Estar casada con un artista también ha ayudado: mi marido prefería que pintara a que le planchara una camisa
“En España tuvimos un galerista que se llevaba los cuadros y ni te pagaba. A las mujeres nos trataba con desprecio. Eras una mujer, nada más. No eras nadie, no pintabas. La consideración como pintora la logré en Alemania. Pintora, no mujer. Les encajó muy bien el realismo, les gustaba”, recuerda. “Para nosotras ha sido mucho más difícil que para nuestros maridos”, añade. Esperanza, por ejemplo, tuvo que elegir: o trabajar o pintar. Y decidió aparcar la pintura y dedicarle su tiempo a la galería de Mordó y a sus compañeros.

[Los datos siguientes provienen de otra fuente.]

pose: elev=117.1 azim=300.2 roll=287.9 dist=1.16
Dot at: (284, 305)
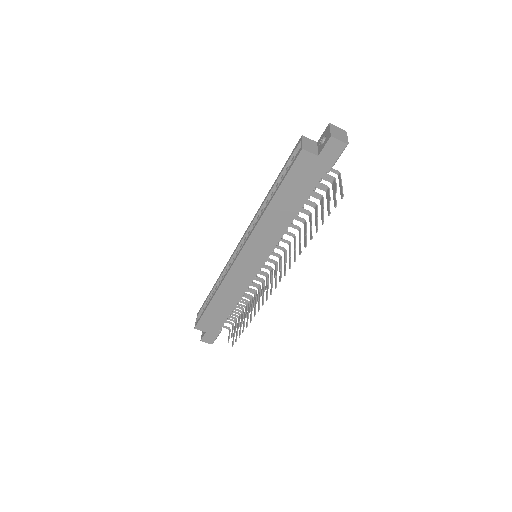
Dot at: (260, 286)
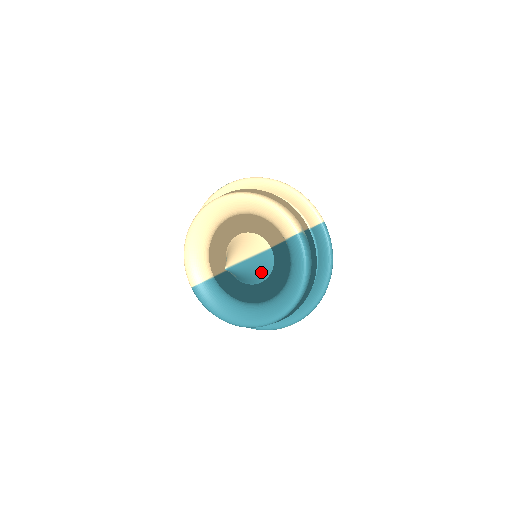
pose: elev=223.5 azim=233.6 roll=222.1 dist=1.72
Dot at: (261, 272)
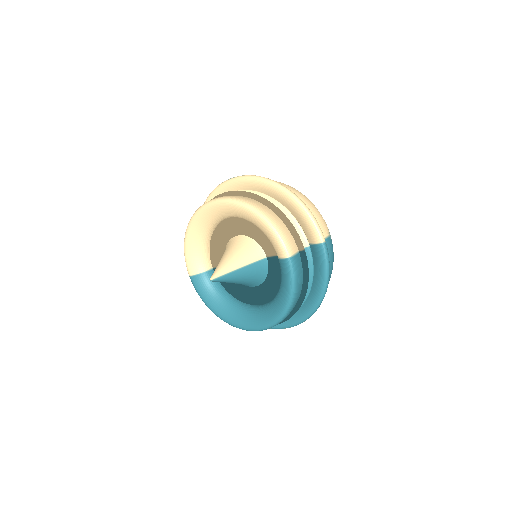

“Mi marido me dijo 'déjate de trabajar y ponte a pintar'”, confiesa Isabel. “Del arte tampoco se puede vivir, pero no nos podemos quejar. Estar casada con un artista también ha ayudado: mi marido prefería que pintara a que le planchara una camisa”. Así conciliaba como podía la crianza de su hijo y el cuidado de su madre, alojada durante su enfermedad en casa. Amalia describió situaciones similares en sus memorias De puertas adentro (Taurus).
El primer éxito del grupo cuyo aglutinante fue la amistad tardó en llegar. Fue en la Documenta de Kassel, año 1977. En medio de la tormenta abstracta aparece este intento de renovar la realidad a base de lirismo, veracidad, misterio, cercanía y extrañeza. “La figuración no es sinónimo de realidad, ni abstracción de evasión”. En la vocación del grupo por detener el tiempo, por encontrar los residuos arrinconados de la humanidad, actuaron con obsesión y sin prisa. “Trabajamos lentamente, no existimos mucho”, dice Francisco López.
Una pintura nunca se acaba. Es el pintor el que llega al límite de sus posibilidades. La realidad es una aventura atípica que exige una mirada perseverante y paciente, que se niega a dar por muertas sus pinturas. Todos unidos por la misma obsesión, tras el camino que marca Antonio, sin programa ni manifiesto, sin fórmulas aprendidas ni academicismo. Los realistas son más que la dinastía de los López, más que una endogamia afectiva, algo más que aquello que les llevó de la tertulia al altar. Algo más que la cruda realidad.